E. J. Dionne Jr.: The Trump Experiment may come to an early tipping point
President Trump’s astonishing and reckless accusation that he was wiretapped on orders from President Barack Obama should finally be the tipping point in how the country views him and his presidency.
Obama, through a spokesman, said the charges were “simply false.” On Sunday afternoon, the New York Times reported that FBI Director James Comey had asked the Justice Department to publicly reject Trump’s claim. It appears that Trump issued his wild tweet storm Saturday morning largely on the basis of reports in conspiracy-minded right-wing media.

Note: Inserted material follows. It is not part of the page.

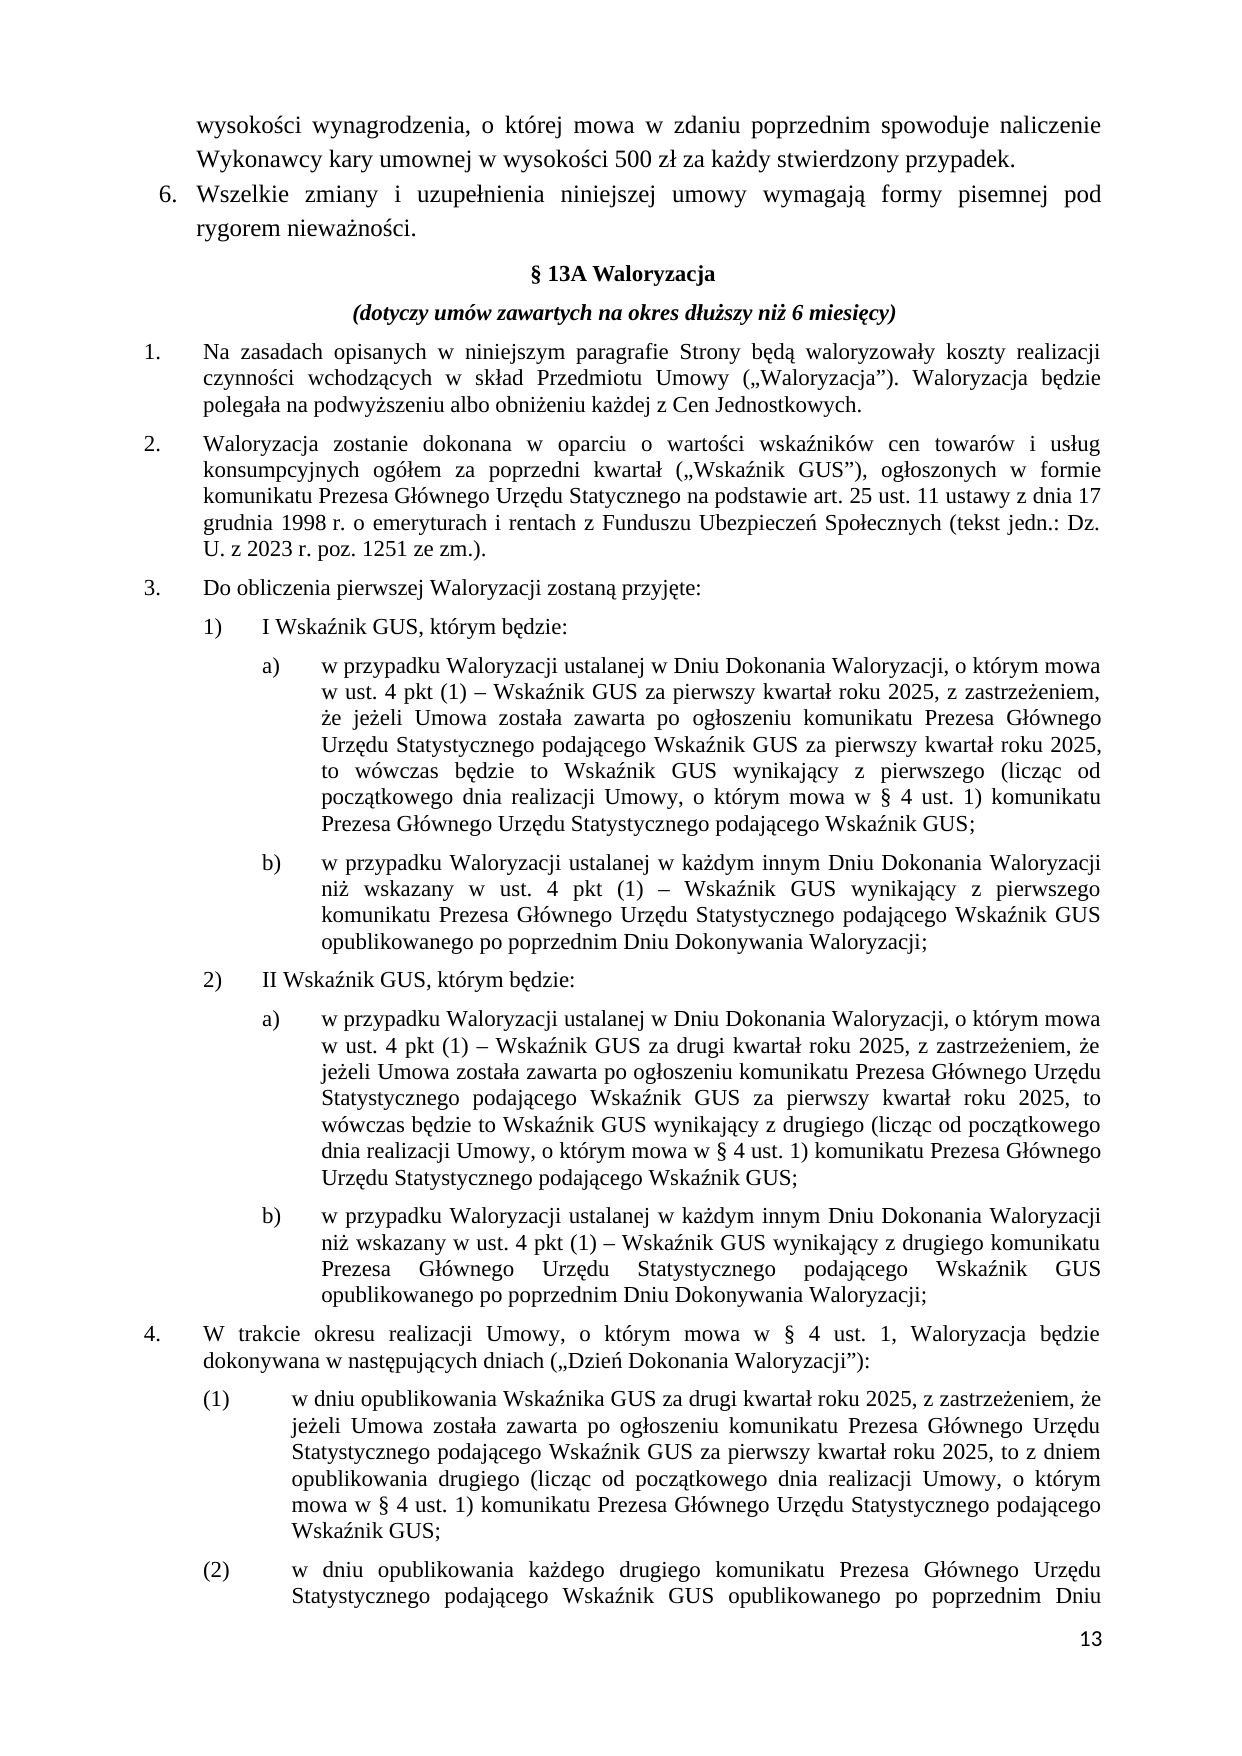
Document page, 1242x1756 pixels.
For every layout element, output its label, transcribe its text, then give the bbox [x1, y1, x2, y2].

He signaled his lack of evidence first by reportedly pushing his White House staff to ransack sensitive intelligence information to find support for his claim. Then on Sunday, White House press secretary Sean Spicer said Trump wanted Congress to look into the matter and that the administration would offer no further comment.
Trump has a problem either way. If he was not wiretapped, he invented a spectacularly false
charge. And if a court ordered some sort of surveillance of him, on what grounds did it do so?
Philip Rotner: It’s Still A Travel Ban, And It Still Targets Muslims
With the rollout of Trump’s revised travel ban, we need to be careful not to let keeping score of the lawsuit distract us from the core underlying problem with the ban. Legal or not, it is terrible policy. It makes us less safe.
Trump’s newly minted revision arguably defangs some of the legal objections to the original version. But it’s still a travel ban, and it still targets Muslims. It is driven by the same rationale that drove the original ban, that keeping people from Muslim countries out of the United States will make us safer. It just bans fewer people.
The revision of the ban appears to have been motivated by the pragmatic goal of ending, or at least crippling, the State of Washington’s legal challenge, not by a desire to change policy. Trump has said so. He said at a recent news conference that the ban would be crafted to respond to court rulings in the case brought by the State of Washington.
That legal challenge, if left to run its course, had the potential to lead to a constitutional crisis that could threaten Trump’s presidency. So it isn’t surprising that Trump took this way out.